▶ **Task goal**
Starting with the first line of the items and stopping after the line that contains "scientific name: Dactylorhiza viridis", output those lines as a Markdown table with a Row column for the row number and a Line column for the line itself, leaving out blank lines.

▶ **Records**
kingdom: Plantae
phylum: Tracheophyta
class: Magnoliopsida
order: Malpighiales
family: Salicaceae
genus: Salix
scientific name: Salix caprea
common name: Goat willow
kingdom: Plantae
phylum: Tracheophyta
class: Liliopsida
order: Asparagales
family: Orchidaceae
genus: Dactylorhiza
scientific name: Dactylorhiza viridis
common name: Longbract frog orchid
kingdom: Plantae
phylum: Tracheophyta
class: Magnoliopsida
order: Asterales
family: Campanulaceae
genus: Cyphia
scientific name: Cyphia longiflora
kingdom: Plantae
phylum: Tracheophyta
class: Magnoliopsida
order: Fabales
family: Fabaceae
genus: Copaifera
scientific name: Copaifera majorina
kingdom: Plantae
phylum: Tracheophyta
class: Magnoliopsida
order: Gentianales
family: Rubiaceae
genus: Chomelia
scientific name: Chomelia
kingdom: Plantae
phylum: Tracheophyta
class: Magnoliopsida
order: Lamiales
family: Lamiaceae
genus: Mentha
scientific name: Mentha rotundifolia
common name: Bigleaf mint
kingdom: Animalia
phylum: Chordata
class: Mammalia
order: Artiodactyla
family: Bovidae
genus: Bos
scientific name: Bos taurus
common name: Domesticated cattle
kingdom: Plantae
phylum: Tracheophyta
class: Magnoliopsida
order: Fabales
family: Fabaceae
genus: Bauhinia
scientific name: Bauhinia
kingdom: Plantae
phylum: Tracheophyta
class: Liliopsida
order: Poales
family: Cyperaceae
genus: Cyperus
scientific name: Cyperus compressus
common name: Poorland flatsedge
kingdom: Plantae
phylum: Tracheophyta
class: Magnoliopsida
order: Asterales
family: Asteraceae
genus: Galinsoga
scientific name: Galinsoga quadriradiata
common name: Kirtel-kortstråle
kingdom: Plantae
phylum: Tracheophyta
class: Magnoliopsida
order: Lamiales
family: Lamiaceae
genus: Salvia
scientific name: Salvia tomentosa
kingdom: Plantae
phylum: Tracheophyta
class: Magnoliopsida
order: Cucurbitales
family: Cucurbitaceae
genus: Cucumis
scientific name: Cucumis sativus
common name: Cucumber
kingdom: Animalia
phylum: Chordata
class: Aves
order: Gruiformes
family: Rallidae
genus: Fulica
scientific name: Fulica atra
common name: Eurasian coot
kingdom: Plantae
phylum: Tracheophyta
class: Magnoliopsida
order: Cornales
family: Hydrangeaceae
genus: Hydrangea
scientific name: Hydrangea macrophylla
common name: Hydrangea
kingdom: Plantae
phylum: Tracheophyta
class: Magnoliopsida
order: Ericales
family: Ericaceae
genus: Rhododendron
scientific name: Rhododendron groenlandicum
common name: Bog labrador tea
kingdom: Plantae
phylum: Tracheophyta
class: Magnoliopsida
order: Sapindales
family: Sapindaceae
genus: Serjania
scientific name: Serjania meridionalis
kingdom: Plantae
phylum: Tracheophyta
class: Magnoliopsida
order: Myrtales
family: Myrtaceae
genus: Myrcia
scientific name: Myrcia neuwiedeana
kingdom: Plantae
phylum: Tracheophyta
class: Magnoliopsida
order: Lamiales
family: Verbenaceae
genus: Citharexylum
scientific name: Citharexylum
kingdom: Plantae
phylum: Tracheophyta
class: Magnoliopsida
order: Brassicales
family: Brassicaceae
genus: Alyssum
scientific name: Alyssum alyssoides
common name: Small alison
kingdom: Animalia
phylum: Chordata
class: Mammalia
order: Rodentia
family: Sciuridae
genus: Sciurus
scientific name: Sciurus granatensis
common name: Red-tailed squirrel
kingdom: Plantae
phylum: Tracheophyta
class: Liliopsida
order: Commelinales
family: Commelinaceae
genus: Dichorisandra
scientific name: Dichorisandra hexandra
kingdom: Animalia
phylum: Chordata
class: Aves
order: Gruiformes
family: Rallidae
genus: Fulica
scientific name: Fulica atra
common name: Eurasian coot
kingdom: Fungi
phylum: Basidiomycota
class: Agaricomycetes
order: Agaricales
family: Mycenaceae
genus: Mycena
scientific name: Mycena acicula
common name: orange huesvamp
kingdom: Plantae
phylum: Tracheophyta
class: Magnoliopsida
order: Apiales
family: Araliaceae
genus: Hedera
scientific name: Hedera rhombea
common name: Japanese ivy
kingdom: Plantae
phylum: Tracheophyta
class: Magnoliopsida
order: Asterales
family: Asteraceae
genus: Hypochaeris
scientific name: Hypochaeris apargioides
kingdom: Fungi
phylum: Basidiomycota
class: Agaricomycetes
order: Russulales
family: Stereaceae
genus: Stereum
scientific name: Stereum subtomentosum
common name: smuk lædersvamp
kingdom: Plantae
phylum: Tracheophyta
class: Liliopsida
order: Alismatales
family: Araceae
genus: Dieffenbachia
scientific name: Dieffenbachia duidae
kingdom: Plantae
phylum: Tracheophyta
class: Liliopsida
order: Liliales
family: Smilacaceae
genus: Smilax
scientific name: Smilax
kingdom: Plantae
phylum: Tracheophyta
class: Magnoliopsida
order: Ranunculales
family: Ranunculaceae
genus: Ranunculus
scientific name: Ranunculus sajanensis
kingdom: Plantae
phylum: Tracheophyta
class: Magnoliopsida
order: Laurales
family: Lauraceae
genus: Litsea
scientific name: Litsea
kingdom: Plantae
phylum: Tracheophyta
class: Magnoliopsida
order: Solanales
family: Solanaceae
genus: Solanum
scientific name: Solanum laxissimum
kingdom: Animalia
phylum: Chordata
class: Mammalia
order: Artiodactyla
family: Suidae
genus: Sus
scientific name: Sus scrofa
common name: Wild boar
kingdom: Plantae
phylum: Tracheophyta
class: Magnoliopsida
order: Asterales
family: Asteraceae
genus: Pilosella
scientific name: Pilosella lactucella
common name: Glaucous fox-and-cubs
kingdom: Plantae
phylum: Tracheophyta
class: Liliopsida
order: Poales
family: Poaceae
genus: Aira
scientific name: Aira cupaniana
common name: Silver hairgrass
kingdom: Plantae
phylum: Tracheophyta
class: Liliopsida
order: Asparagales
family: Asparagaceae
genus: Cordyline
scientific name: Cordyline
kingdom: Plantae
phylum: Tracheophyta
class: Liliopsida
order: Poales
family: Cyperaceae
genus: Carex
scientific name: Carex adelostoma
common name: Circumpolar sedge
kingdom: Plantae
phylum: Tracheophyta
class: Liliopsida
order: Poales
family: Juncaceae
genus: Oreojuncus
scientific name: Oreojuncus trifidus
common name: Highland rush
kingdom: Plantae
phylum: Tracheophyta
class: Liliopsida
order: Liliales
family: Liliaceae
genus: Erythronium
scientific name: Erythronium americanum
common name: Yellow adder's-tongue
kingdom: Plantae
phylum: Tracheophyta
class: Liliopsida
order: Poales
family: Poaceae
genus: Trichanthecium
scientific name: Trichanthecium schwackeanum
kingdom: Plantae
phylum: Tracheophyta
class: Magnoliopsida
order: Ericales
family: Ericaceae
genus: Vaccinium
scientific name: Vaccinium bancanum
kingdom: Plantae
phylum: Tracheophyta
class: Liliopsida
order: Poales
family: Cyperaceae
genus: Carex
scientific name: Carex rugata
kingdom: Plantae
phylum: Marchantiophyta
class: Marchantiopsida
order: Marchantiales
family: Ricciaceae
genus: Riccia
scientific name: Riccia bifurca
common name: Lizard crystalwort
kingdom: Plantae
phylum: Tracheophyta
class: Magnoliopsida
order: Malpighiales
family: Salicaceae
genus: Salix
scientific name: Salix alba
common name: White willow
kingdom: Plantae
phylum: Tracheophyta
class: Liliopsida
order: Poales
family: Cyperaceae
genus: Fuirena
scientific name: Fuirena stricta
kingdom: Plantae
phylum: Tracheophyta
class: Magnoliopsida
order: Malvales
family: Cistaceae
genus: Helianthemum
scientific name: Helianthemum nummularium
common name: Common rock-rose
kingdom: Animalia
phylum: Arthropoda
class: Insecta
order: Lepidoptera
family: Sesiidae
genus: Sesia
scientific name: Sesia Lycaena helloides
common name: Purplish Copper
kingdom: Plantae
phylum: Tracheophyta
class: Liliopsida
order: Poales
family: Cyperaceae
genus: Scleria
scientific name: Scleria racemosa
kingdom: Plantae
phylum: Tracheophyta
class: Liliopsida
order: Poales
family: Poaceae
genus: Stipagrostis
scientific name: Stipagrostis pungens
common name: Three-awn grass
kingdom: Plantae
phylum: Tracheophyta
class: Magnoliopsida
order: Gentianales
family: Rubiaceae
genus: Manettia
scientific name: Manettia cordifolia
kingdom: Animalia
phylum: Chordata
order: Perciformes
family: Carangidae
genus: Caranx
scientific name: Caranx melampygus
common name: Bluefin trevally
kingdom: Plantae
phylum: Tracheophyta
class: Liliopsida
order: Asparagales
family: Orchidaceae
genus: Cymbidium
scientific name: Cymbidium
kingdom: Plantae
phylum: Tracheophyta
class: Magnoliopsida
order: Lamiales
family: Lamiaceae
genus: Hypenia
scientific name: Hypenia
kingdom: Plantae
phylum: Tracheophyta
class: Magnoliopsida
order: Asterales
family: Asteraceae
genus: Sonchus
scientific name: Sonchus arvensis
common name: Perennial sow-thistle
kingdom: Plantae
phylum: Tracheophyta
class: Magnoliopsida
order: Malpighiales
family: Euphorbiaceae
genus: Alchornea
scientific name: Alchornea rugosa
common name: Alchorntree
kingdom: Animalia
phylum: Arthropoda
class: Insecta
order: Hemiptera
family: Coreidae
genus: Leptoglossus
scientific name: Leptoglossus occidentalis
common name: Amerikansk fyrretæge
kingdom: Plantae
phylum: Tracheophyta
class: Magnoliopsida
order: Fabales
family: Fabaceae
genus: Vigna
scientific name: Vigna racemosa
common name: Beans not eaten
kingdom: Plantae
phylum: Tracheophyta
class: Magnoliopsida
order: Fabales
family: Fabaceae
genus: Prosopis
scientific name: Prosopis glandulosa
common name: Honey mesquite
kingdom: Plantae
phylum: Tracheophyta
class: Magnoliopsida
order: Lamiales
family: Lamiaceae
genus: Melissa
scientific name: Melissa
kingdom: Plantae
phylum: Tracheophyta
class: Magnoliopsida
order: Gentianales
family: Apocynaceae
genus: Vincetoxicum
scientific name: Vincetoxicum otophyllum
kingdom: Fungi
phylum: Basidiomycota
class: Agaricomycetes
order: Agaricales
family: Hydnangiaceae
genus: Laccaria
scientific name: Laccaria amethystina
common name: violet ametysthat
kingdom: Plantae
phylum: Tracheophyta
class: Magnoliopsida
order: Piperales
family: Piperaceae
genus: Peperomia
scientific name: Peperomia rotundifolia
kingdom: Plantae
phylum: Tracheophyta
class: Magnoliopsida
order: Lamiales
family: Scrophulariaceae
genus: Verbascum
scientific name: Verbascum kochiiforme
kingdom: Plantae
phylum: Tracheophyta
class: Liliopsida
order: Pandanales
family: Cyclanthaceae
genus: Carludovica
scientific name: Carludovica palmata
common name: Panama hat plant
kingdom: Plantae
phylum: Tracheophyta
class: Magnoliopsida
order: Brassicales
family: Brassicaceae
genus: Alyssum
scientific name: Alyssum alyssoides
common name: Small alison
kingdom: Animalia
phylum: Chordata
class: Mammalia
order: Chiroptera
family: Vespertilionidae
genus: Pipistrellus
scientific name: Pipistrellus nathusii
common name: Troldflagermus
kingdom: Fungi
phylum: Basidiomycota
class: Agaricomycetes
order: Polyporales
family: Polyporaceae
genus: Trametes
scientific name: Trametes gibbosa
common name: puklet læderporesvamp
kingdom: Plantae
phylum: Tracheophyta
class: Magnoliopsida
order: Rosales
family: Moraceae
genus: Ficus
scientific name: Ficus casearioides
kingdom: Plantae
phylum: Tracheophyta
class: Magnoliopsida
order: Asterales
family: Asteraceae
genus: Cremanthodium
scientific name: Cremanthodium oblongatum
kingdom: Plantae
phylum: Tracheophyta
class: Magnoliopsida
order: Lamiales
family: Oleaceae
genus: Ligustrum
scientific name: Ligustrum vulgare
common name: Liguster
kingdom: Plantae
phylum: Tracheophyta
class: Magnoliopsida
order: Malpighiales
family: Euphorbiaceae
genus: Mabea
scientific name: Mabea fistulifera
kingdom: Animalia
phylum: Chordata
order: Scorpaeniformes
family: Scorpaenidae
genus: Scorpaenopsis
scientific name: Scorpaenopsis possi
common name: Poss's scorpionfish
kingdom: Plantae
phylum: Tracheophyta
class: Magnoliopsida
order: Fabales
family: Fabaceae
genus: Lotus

▶ **Solution**
| Row | Line |
|---|---|
| 1 | kingdom: Plantae |
| 2 | phylum: Tracheophyta |
| 3 | class: Magnoliopsida |
| 4 | order: Malpighiales |
| 5 | family: Salicaceae |
| 6 | genus: Salix |
| 7 | scientific name: Salix caprea |
| 8 | common name: Goat willow |
| 9 | kingdom: Plantae |
| 10 | phylum: Tracheophyta |
| 11 | class: Liliopsida |
| 12 | order: Asparagales |
| 13 | family: Orchidaceae |
| 14 | genus: Dactylorhiza |
| 15 | scientific name: Dactylorhiza viridis |